Cities and counties would be able to impose some limited restrictions on vacation rental housing units under a bill that passed through the Senate Regulated Industries Committee, but virtually no one is pleased with the state of the bill.
The bill, SB 714, would allow cities and counties to require vacation rental units to register with them for a fee capped at $50. Also, vacation rental owners who use online vacation rental company platforms, such as Airbnb and VRBO, would be required to collect and remit sales taxes to the state.
“This bill really to gives local governments some more tools in their toolbox in managing vacation rentals,” said Sen. Nick DiCeglie, an Indian Rocks Beach Republican who is sponsoring the measure.
It passed on a party line 5-2 vote with Republicans in favor and Democrats opposed.
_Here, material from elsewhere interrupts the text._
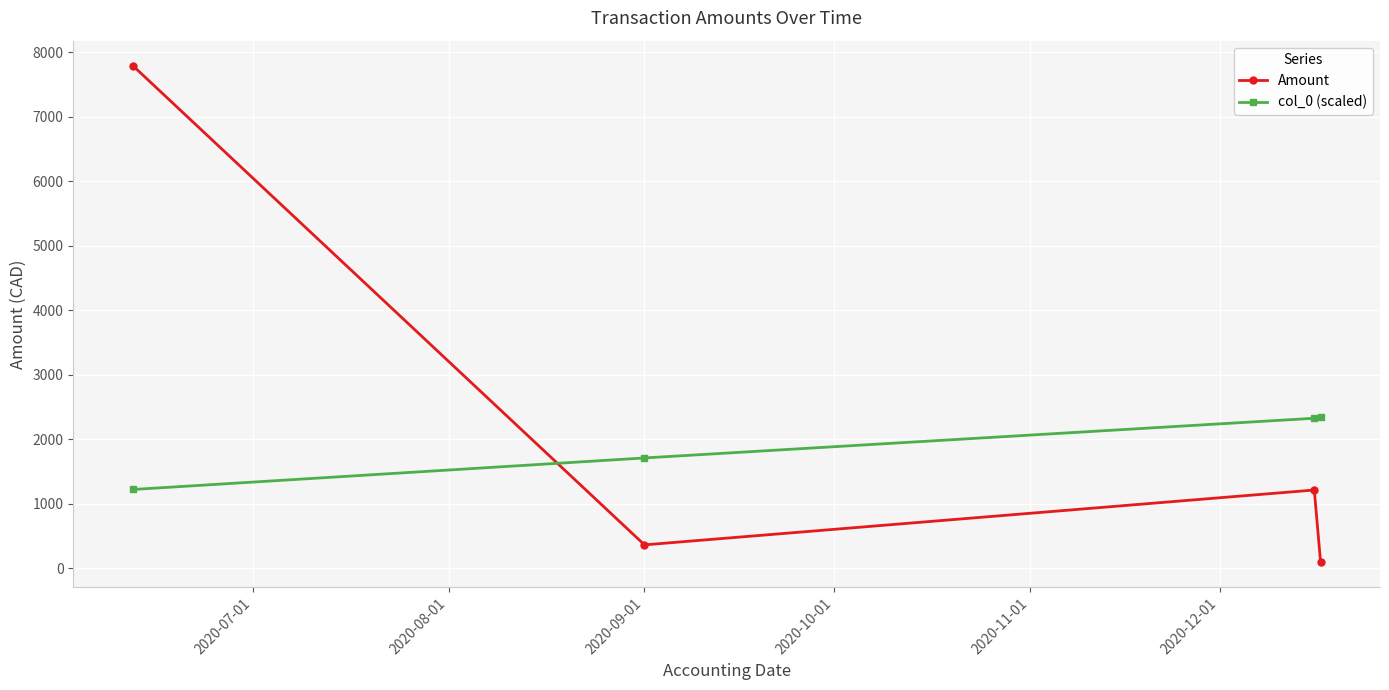

How many data points in Amount are above 1213?

2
Some cities, especially those in coastal areas with many vacation rental properties, want greater leeway to impose restrictions on those short-term rentals and to charge more than $50 for registration. Current law allows them to impose ordinances on noise, parking and trash on vacation rentals as long as they are also imposed on all similar homes in the city.
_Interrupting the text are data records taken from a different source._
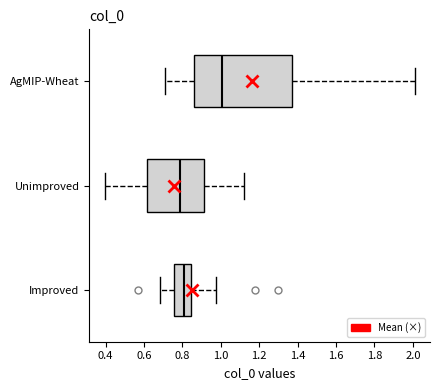

Reading bottom to top, read every box against the x-axis: the position of its median line, the range the box covers, and the ends of its whiskers. The values are not printed on the chart, so give them approximately, as read against the axis.

Improved: median 0.82, box 0.76 to 0.84, whiskers 0.68 to 0.98
Unimproved: median 0.78, box 0.62 to 0.92, whiskers 0.40 to 1.12
AgMIP-Wheat: median 1.00, box 0.86 to 1.38, whiskers 0.70 to 2.00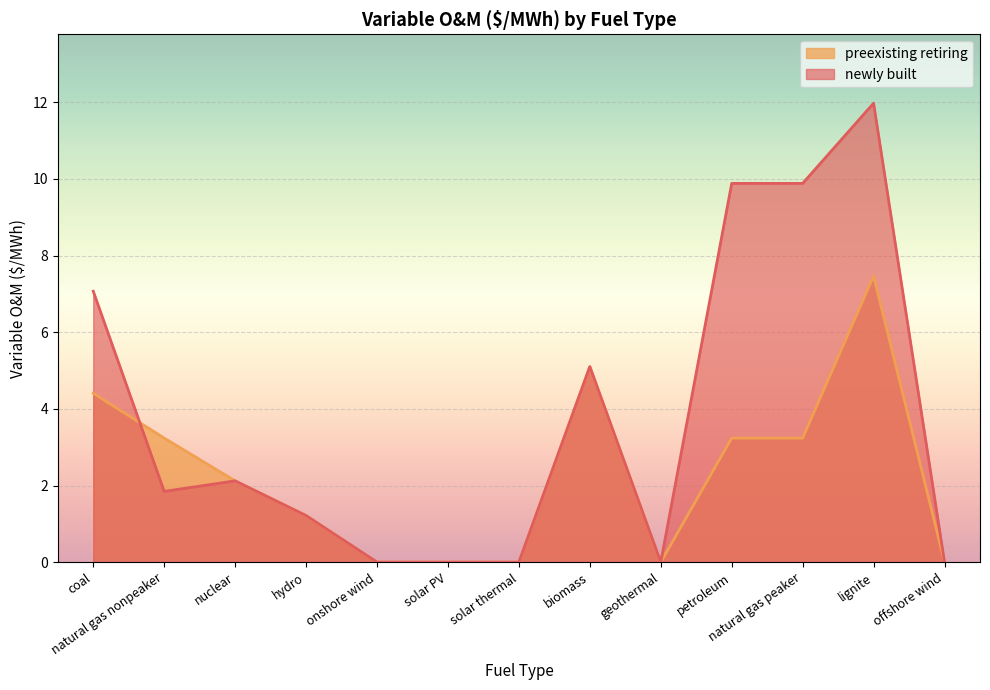

Which label corresponds to the largest value in the chart?

lignite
“To be able to only charge a $50 fee for a vacation rental is just not going to work,” said Jason Steele, a lobbyist for the Brevard County beach towns of Satellite Beach, Indialantic and Cape Canaveral.
Lawmakers preempted most vacation rental regulations to the state in 2011, but they grandfathered in cities and counties that already had ordinances regulating short-term rentals on their books.
Samantha Padgett, vice president of government relations for the Florida Restaurant and Lodging Association, said the bill has promise but her organization would like to see a requirement of “reporting of specific data to (the Department of Business and Professional Regulation) to meaningfully assess licensing.”
Sen. Ed Hooper, a Clearwater Republican and vice chair of the committee, said the online vacation rental platforms are having profound effects on small Florida beach towns but the bill is a positive step forward.
“Our beach communities are small communities that have their own character and that character is changing based on the amount of small-term rentals,” Hooper said. “Nobody is going to leave here happy.”
The bill has two more committee hearings in the Senate before reaching the floor. The House version of the bill, HB 833, has yet to receive a hearing in that chamber.
One comment
Kelly Cisarik
March 15, 2023 at 2:28 pm
I’d like to see a correction to this statement in the article:
“Current law allows them to impose ordinances on noise, parking and trash on vacation rentals as long as they are also imposed on all similar homes in the city.”
This is not accurate. Cities and Counties currently have the ability to treat vacation rentals as lodging businesses as FS 509 recognizes. Indian River County has a separate noise ordinance prohibiting amplified outdoor music just at vacation rentals. That has been upheld in district court.
This SB 714 attempts to create mandatory equal treatment. That is a change from current law and an important distinction.